Just two weeks after winning gold, and while his body was still recovering from his exertions in Moscow, Welles agreed to take on the top American sprinters of the day at a meeting in the West German city of Koblenz. The challengers included the two fastest Americans Stanley Floyd and Mel Lattany, as well as a young Carl Lewis, all three of whom were Black. Welles was putting his recently won Olympic reputation — and that of White sprinters — on the line, despite the toll gaining that reputation had taken on his body. In some ways this was an apparently foolish decision.

Welles recalled the event in a 2004 article in the Daily Telegraph [3]:

To be honest, I should never have run because I was physically and mentally shattered. There were two heats in Koblenz and I only qualified for the final as eighth-slowest, or eighth-fastest depending on how you look at things. To this day, I still believe I didn’t make the final on merit; I reckon the organisers let me in only because I was the Olympic gold medallist. Before the final, I went round the back of the stadium with my wife, Margo, and lay down on a bench. After a few minutes, I noticed I was bouncing around all over the place and said to Margo, ‘Will you stop shaking the bench’. I lay back down again and the same thing happened; but when I looked up, Margo was standing to one side. I was the one doing the involuntary shaking because of the state I was in.

The main threat to Welles was Stanley Floyd, unbeaten in 100m for 18 months. The two had never raced before, but Wells, given his condition, was not optimistic.

Even during the warm-up, [Floyd] exuded arrogance — and a lot of people thought I was arrogant — but Floyd was full of himself, perhaps rightly so given his record.
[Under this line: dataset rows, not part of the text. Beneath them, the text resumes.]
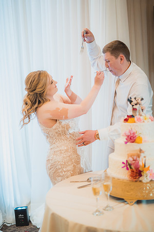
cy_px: 116
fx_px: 321
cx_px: 77
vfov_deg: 39.6
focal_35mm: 50
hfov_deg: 27.0
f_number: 1.4
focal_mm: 50
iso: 1250
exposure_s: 1/500
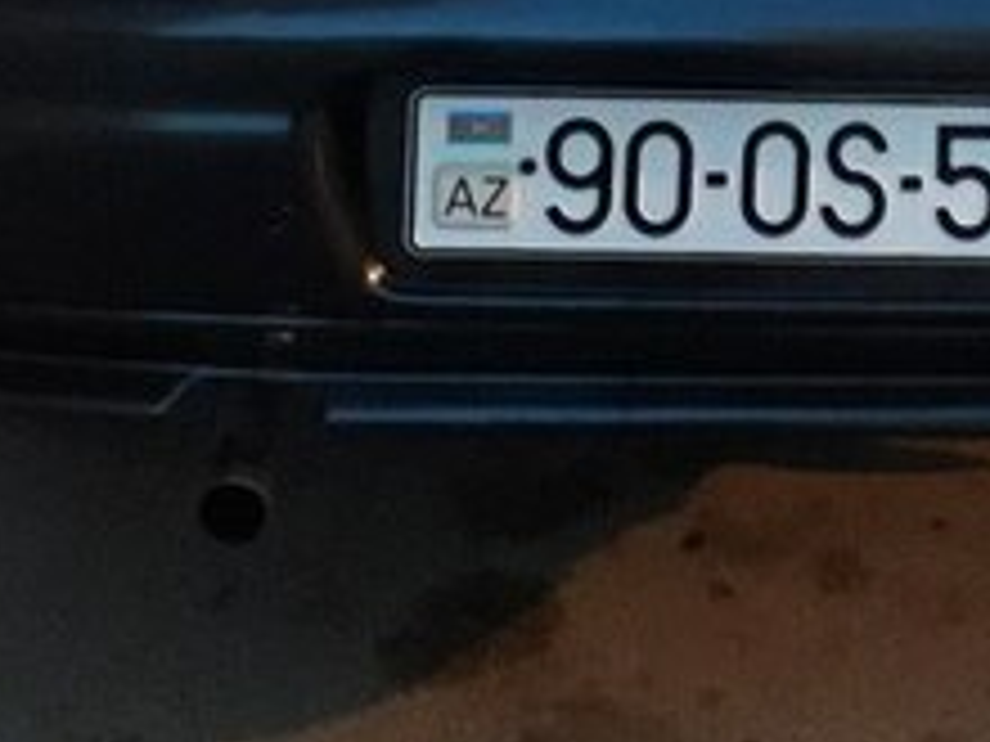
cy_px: -227
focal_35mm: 81
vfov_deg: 17.1
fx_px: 2317
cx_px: 765
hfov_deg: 23.8
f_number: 1.9
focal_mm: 3.6
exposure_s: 1/10
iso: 800
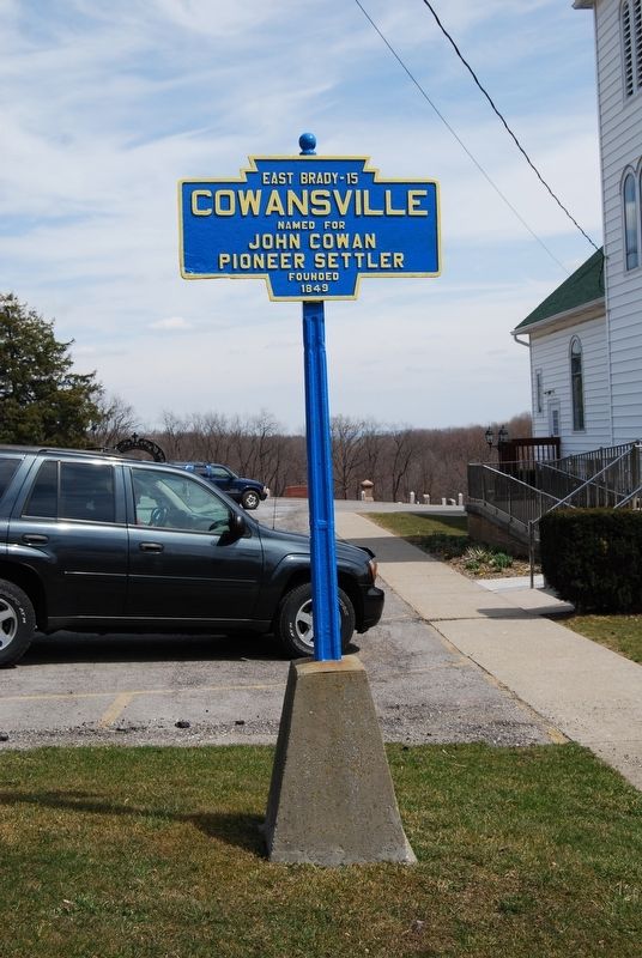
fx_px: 1200
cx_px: 321
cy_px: 479
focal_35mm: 45
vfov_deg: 43.5
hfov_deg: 30.0
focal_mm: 30
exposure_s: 1/250
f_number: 8
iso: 100
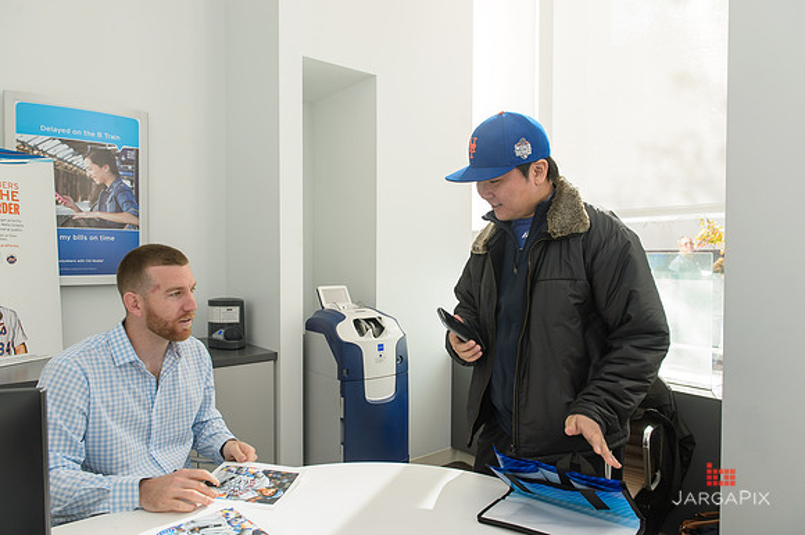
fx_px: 536
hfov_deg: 73.8
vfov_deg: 53.1
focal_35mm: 24
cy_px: 268
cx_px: 402
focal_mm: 24
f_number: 5.6
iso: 500
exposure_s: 1/125
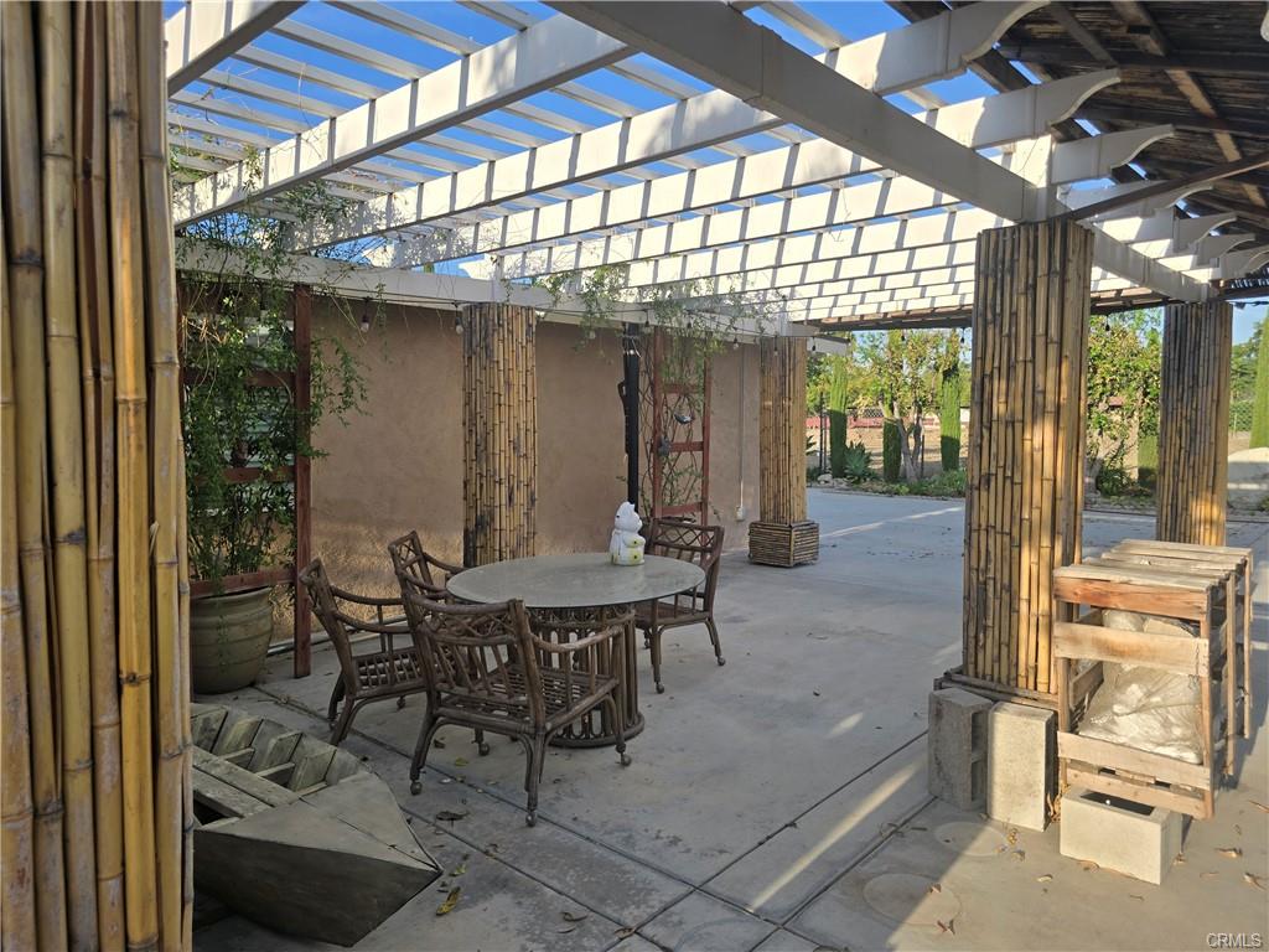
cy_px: 476
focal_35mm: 23
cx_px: 634
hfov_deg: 73.9
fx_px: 843
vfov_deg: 58.9
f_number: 1.7
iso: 12
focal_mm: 6.3
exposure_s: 1/673
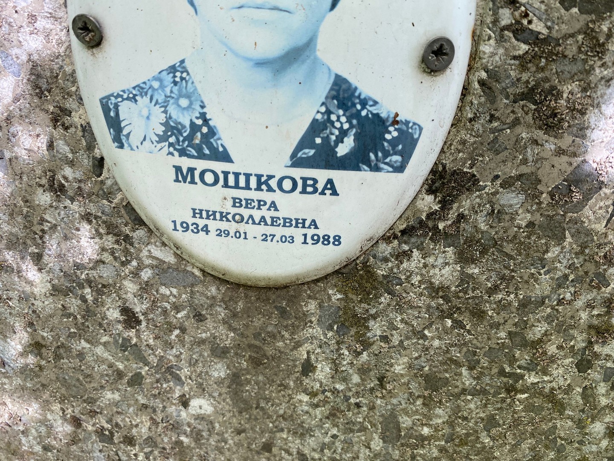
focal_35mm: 26
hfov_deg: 67.3
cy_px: 230
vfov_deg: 53.1
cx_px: 307
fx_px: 461
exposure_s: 1/122
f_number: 1.8
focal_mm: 4.25
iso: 80
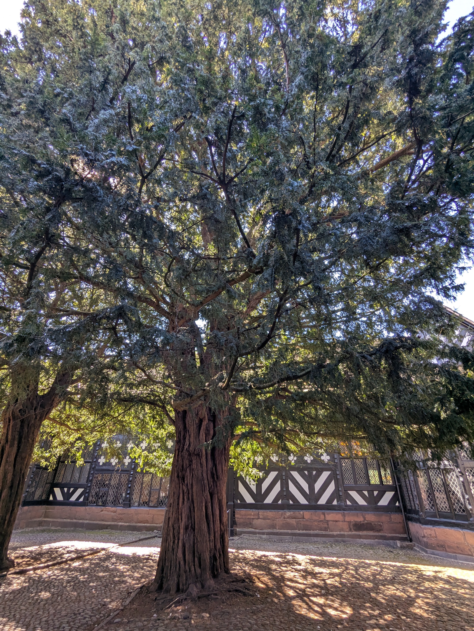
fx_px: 292
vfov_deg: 94.5
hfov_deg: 78.1
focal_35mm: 16
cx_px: 237
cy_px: 316
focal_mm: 2.35
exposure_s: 1/100
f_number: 2.2
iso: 55
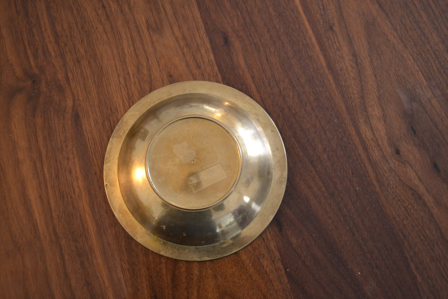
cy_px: 150
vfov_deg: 28.1
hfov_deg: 41.1
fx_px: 597
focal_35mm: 48
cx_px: 224
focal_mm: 32
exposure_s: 1/60
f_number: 4.8
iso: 2200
In my mind, I had no hope whatsoever of doing well but as I crossed the line he was two one-hundredths of a second behind — about eight inches — and I’d won the race. Floyd simply could not believe he’d been beaten and interrogated the chief timekeeper, the photo-finish official and the judges before accepting he was second. That race was something special to me; I’m convinced God was running for me — I’m a believer, though maybe not in the full sense of the words — and I still believe someone else was helping me; either God or the hopes of five million Scots.

The race finished with Welles winning in 10.19 — faster than his Olympic time of 10.25 — besting Floyd (10.21), Lattany (10.25), and Lewis (10.30). The Black athletes were suitably impressed.

To his credit, Lattany came straight over to me and said, ‘For what it’s worth, Allan, you’re the Olympic champion and you would have been the Olympic champion no matter who you ran against in Moscow. You deserve everything you’ve achieved this year’. And that possibly meant as much to me as my gold medal because nobody will ever appreciate how big a win that was for me. It didn’t matter what happened after that, I was the Olympic champion and I’d proved it in Koblenz.

The story of Allan Welles is not only a testament to White sporting talent and power in a sport where we are politely told to “step down” and allow a “safe space” to exist for Black sporting achievement, but also an epic tale in its own right, worthy of cinematic treatment.

My distant relative Eric Liddell is rightly famous for putting faith before Olympic glory and achieving both in the 1924 Olympic Games. He has an Oscar-winning movie Chariots of Fire celebrating his glory. The achievement of Allan Welles deserves similar acclaim. Only by celebrating our greatness will we achieve future greatness and see once again a White 100m Olympic champion. For the body to triumph the mind and the will must triumph first.